▶ _EXTRAIT FOURNI_
# # # # # # #

J’étais au pouvoir trois années à ses côtés et j’assume cette période. Pour le reste, l’Algérie est en panne sur le plan économique, les institutions sont décriées. Le bilan sur le plan social est mauvais. Regardez nos hôpitaux, ce sont des mouroirs. L’école, quant à elle, attend d’être reformée. Les programmes et les classes sont surchargés. Les enseignants ne disposent pas d’outils de travail et quand ils protestent, on dresse contre eux les forces de police.
Sur le plan institutionnel, quelle institution fonctionne en Algérie ? L’Assemblée nationale a été transformée en lieu de soutien pour le président de la République, alors qu’une institution aussi importante devrait être épargnée des luttes partisanes. L’État ne peut être politisé. Or, l’Assemblée s’est transformée en comité de soutien au président Bouteflika. La Cour des comptes est gelée, le contrôle de la dépense publique aussi. Les partis politiques sont déstabilisés. Un seul syndicat est reconnu officiellement [Union générale des travailleurs algériens]. La presse est marginalisée et souffre d’un manque criant d’indépendance. Voici donc le bilan de Bouteflika. Une Algérie qui se cherche, en panne. C’est à cette Algérie que j’offre un projet salvateur, libérateur. Un projet qui ne comprend ni chasse aux sorcières ni revanche. Je suis porteur d’un projet rassembleur, de consensus national. Je veux mettre en place une constitution consensuelle qui n’exclura personne, sauf ceux qui prônent ou utilisent la violence.
En cas de victoire le 17 avril prochain, quelles sont les premières mesures que vous prendriez ?
Je voudrais d’abord réunir autour de la même table tous les acteurs politiques et de la société civile en vue d’arriver à un consensus national sans exclure personne. On nous dit qu’il y a des citoyens de première et seconde zone. Ceux qui bénéficient de la pleine citoyenneté et ceux qui sont exclus de la possibilité de jouir de leurs droits civiques et politiques. Tout cela sera fini. L’Algérie appartient à tout le monde. Elle doit garantir la citoyenneté à tous ses citoyens. Je suis contre l’exclusion, la marginalisation. Je suis pour le rassemblement de tous pour une Algérie de tous, servie par tous et qui fera vivre tout le monde.
Vous avez également parlé d’un « plan B » le soir du 17 avril (ou le lendemain) si vous estimiez qu’il y’avait bourrage des urnes. Que contient exactement ce plan ?
Je n’ai jamais évoqué un « plan B ». J’ai dit que j’allais à l’élection et que le peuple algérien est suffisamment mûr pour faire son choix. Si une fraude massive et généralisée était avérée, je ne me tairai pas.

# # # # # # #

▶ _TRAVAIL DEMANDÉ_
1. Relevez tous les organismes que l'entretien sur la présidentielle algérienne désigne par leur nom officiel.
2. Reprenez l'entretien sur la présidentielle algérienne à la suite de sa dernière phrase.
Les données n'ont aucun lien avec l'entretien sur la présidentielle algérienne.

▶ _DONNÉES SOURCES_
# # # # # # #

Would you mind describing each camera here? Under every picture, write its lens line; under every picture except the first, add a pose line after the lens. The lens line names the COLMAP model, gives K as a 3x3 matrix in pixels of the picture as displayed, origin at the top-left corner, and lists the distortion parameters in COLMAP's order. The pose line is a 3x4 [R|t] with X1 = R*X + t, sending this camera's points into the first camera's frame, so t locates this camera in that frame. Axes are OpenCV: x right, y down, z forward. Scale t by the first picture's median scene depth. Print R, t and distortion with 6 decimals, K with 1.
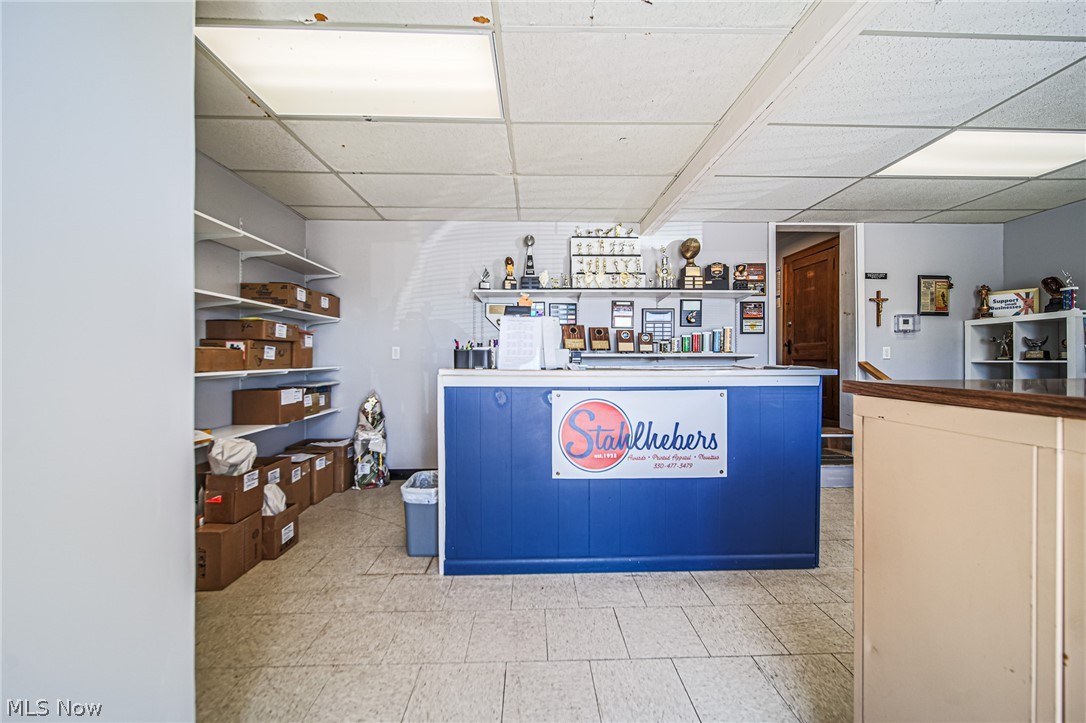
lens RADIAL K [[405.6, 0, 542.9], [0, 405.6, 356.9], [0, 0, 1]] dist [0.000505, 0.000172]
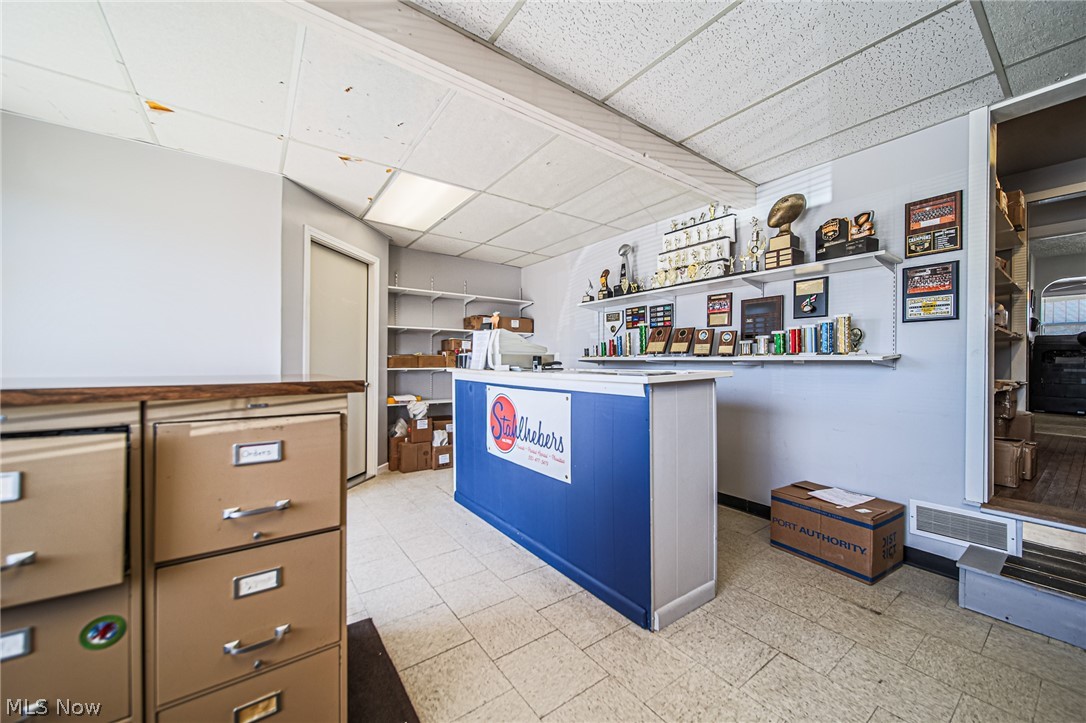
lens RADIAL K [[405.6, 0, 540.4], [0, 405.6, 362.9], [0, 0, 1]] dist [0.000505, 0.000172]
pose [[0.560122, 0.006064, -0.828388, 0.923275], [-0.002481, 0.999981, 0.005642, 0.000844], [0.828406, -0.001105, 0.560126, 0.300672]]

# # # # # # #

▶ _RÉPONSES_
1. Assemblée nationale ; Cour des comptes ; Union générale des travailleurs algériens

2.
Pensez-vous que la réélection de Bouteflika pour un quatrième mandat peut déstabiliser l’Algérie ?
Je n’ai pas de commentaires à faire. J’offre un programme salvateur pour l’Algérie. J’ai visité 48 villes du pays et expliqué ce programme. Des centaines de milliers de personnes sont venues assister à mes meetings et écouté mon programme. J’attends donc sereinement l’élection le 17 avril.
Si vous êtes élu, quel type de coopération comptez-vous mettre en place entre l’Algérie et la France ?
La relation algéro-française est importante. La France doit assumer son passé. L’Algérie le sien aussi. Je suis pour une relation apaisée. Si je suis élu, l’Algérie sera un partenaire écouté et crédible.
C’est la deuxième fois que vous vous présentez à une élection présidentielle. En 2004, vous avez eu 6,40 % des voix. Ne craigniez-vous pas un scénario semblable ?
En 2004, c’est la fraude qui a gagné. Aujourd’hui, la jeunesse aspire au changement. La présidence à vie c’est terminé. La présidence par héritage, aussi. Il faut que l’Algérie avance et elle ne peut le faire que si elle fait des progrès en matière de démocratie, des droits de l’homme et en optant pour une économie libérée et libéralisée.
On ne peut pas avancer avec des idées anciennes. Les Algériens veulent une économie alternative avec des secteurs forts tels que l’agriculture, l’industrie ou le tourisme. Ces trois piliers peuvent remplacer une économie basée totalement sur les hydrocarbures. Je m’engage à ce qu’à la fin de la prochaine mandature, le budget de l’état algérien soit financé à raison de 50 % par la fiscalité pétrolière et 50 % par la fiscalité ordinaire. Ce qui n’est actuellement pas le cas puisque notre budget est financé à 70 % sur la base des hydrocarbures.